Jeffrey Jones is excellent as always, and the character of Colonel Hart allows him some room to stretch his acting muscles (something Jones, a veteran of comedic films, doesn't always get a chance to do). Even when Hart begins to develop less-than-socially-acceptable-behavior, Jones convinces us that we should still like and care about the character. Guy Pearce is also solid, although he doesn't really have a particularly strong role to work with. Captain John Boyd is an introspective sort of fellow who doesn't utter a full sentence until about 25 minutes into the film. While he gets more dialogue as things get rolling, I couldn't help but think that Pearce's talents weren't fully utilized by the Ted Griffin script. And let's not forget about Robert Carlyle. I first saw his talents on display in the otherwise horrible Trainspotting, and I've been a fan ever since. His performance as Colqhoun is another fine moment in what's becoming a very impressive career.
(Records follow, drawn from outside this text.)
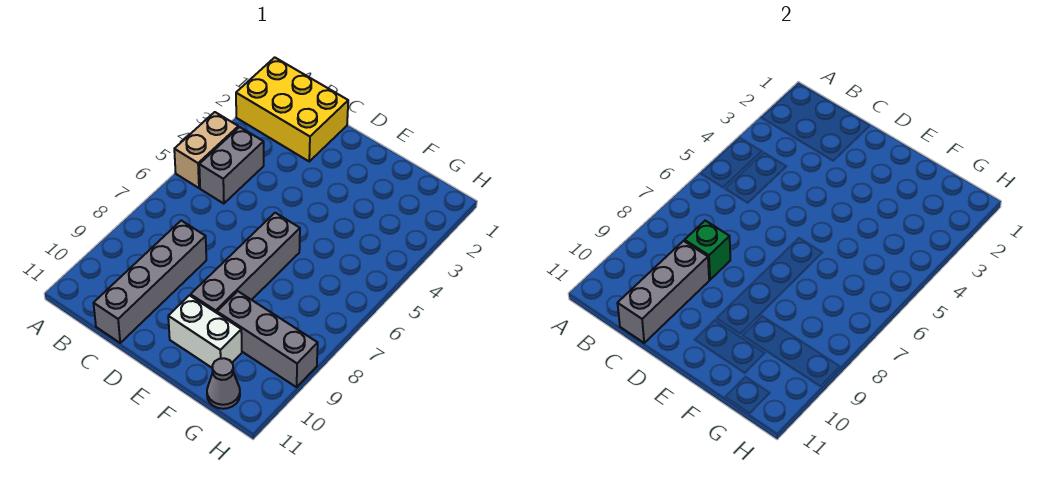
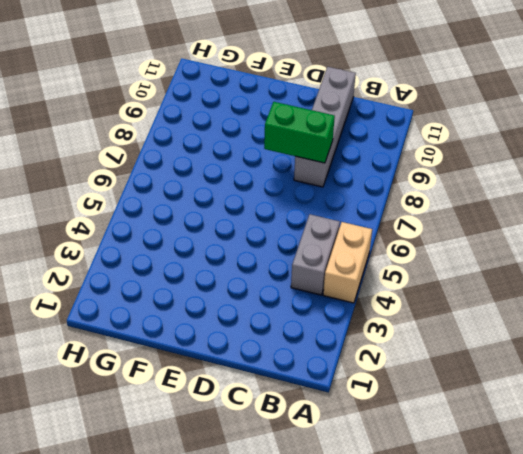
green 1x2 brick [264,102,335,163] -> green 1x1 brick [685,221,730,280]
none -> yellow 2x3 brick [236,57,348,161]
none -> grey 1x4 brick [191,213,300,313]

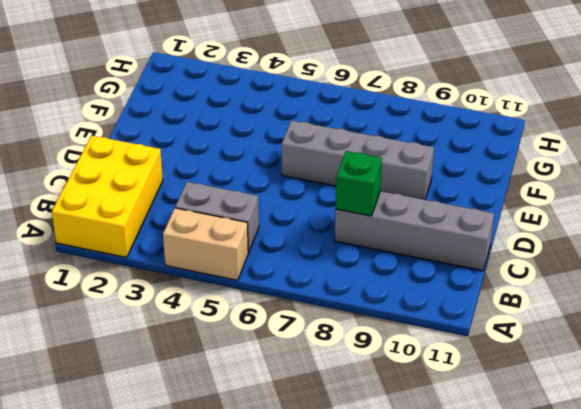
none -> white 1x2 brick [168,295,242,368]
none -> grey 1x3 brick [217,291,318,387]

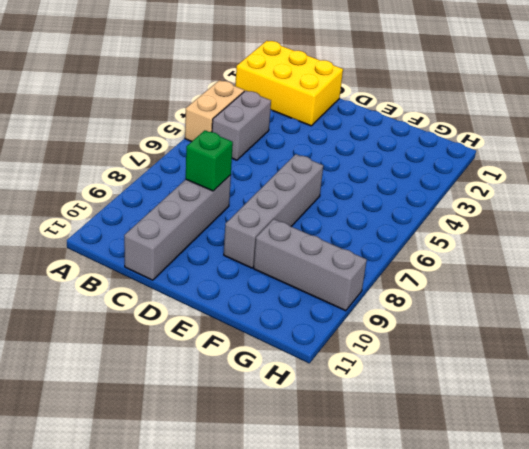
none -> white 1x2 brick [168,295,242,368]
none -> grey 1x1 cone [207,358,240,409]

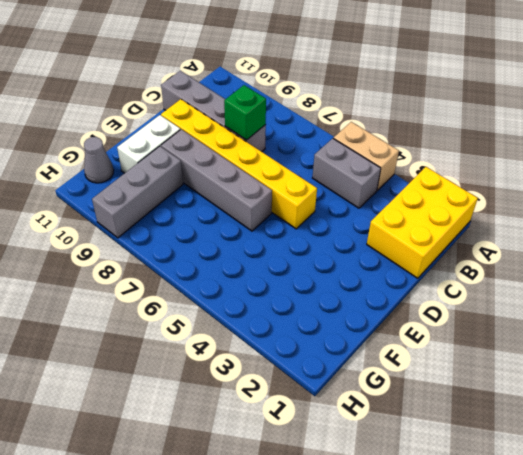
yellow 1x6 brick [161,99,317,229] -> none
none -> grey 1x3 brick [618,241,709,343]

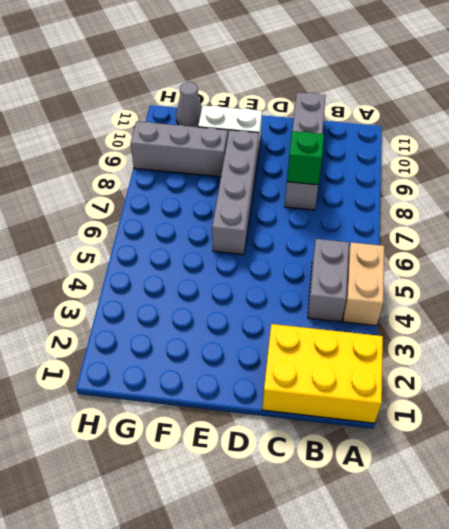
none -> grey 1x3 brick [618,241,709,343]

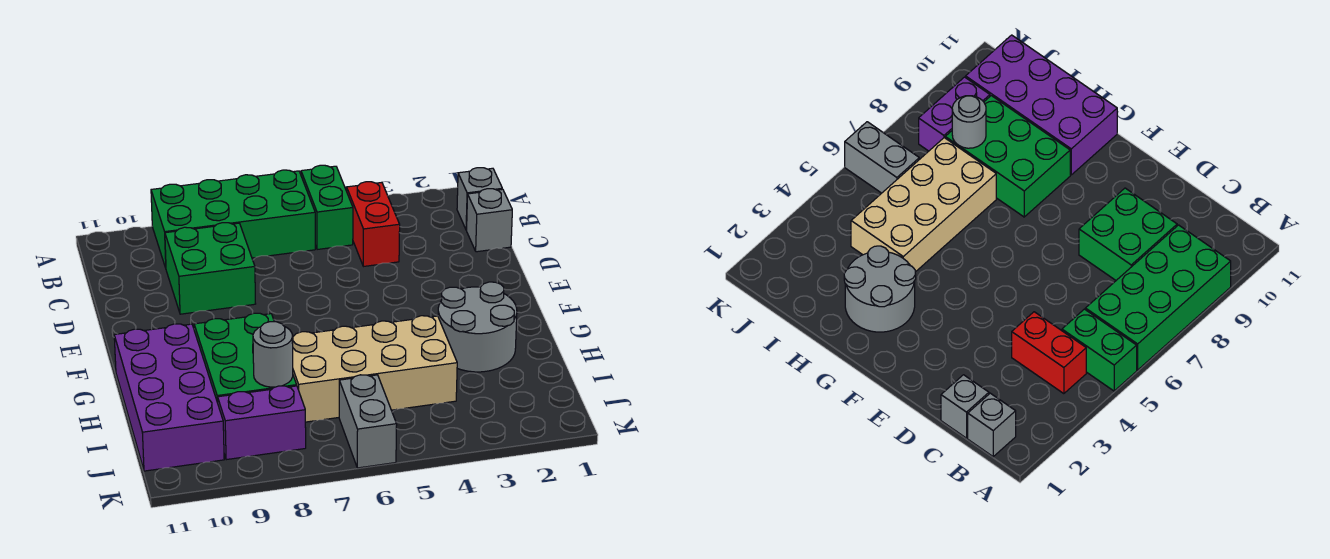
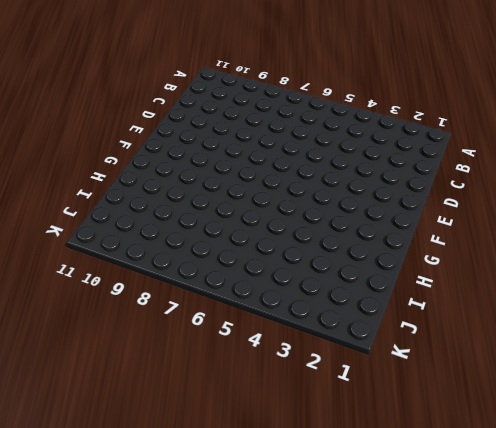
none -> green 1x2 brick [301,165,353,250]
none -> green 2x4 brick [151,170,315,268]
none -> grey 1x1 brick [457,168,502,230]

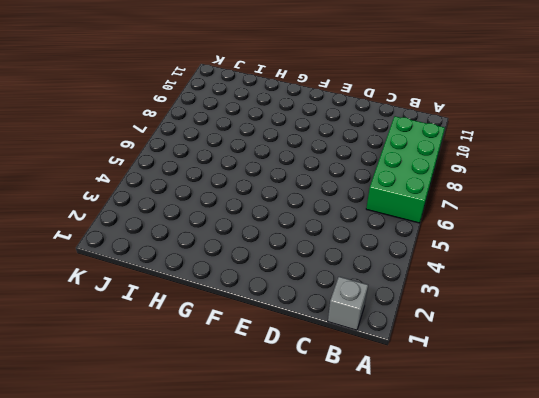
none -> green 1x2 brick [301,165,353,250]
none -> red 1x2 brick [347,182,400,267]
none -> grey 1x1 brick [467,189,512,252]

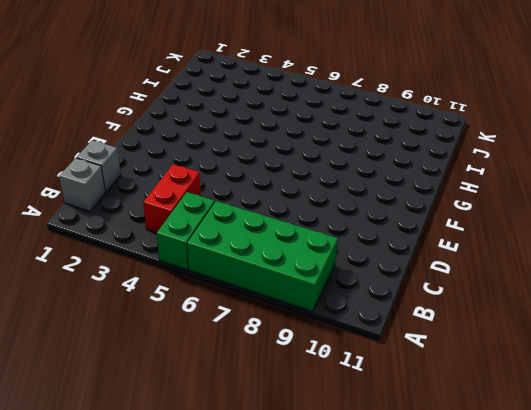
none -> green 2x2 brick [165,223,256,314]
none -> grey 2x2 round brick [438,282,517,372]
none -> green 2x3 brick [194,313,297,403]

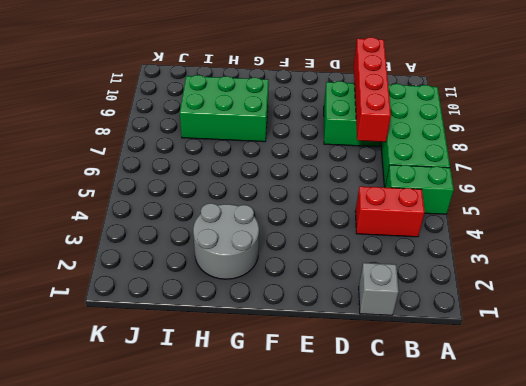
red 1x4 brick [354,37,391,142] -> none
none -> grey 1x1 brick [457,168,502,230]
none -> purple 2x4 brick [114,324,224,471]
none -> tan 2x4 brick [292,316,457,422]

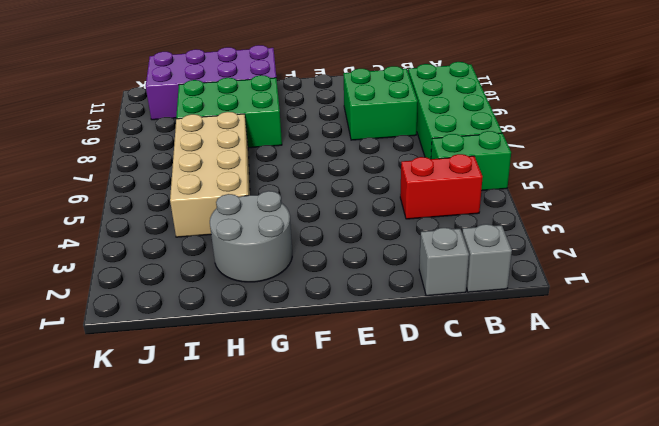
none -> grey 1x2 brick [339,375,397,468]
none -> purple 1x2 brick [218,386,306,460]
none -> grey 1x1 round brick [253,322,293,387]

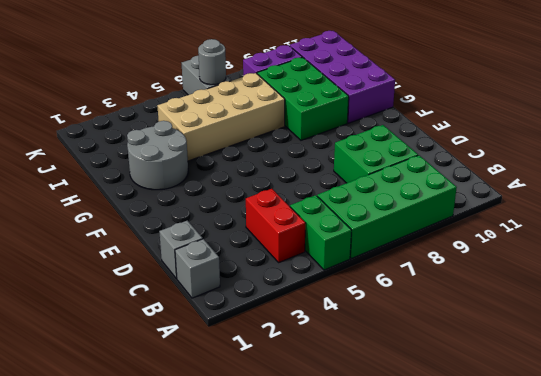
grey 1x1 round brick [198,39,226,85] -> grey 1x1 round brick moved to [253,322,293,387]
From pitiful to sadistic, Carlyle gets a demonstrate a wide range of emotions as we peel away the various layers of his character.
On the flipside, I didn't really care for Jeremy Davies as Pvt. Toffler. I don't know if I've ever seen such a nervous and irritating character (well, there was John Leguizamo in The Pest). Having also seen Davies in Saving Private Ryan and Secretary, I suppose it's just his style. But that doesn't mean that I always have to like it. Viewing Davies is often like watching an addict trying to kick the habit--lots of mumbling, sweating, and twitching. Still, at least he's original, and that's more than can be said of many of today's actors.
And, in a way, that might best sum up Ravenous- "At least it's original." Sure, the film loses momentum around the halfway mark and becomes a bit generic. Sure, David Arquette plays another goofy jackass. And, sure, the final showdown is a disappointment. But you won't find many films out there which are able to blend themes of cannibalism with wry, dark humor and actually pull it off. It's got bite (insert cornball joke here), and that's more than can be said of most films these days.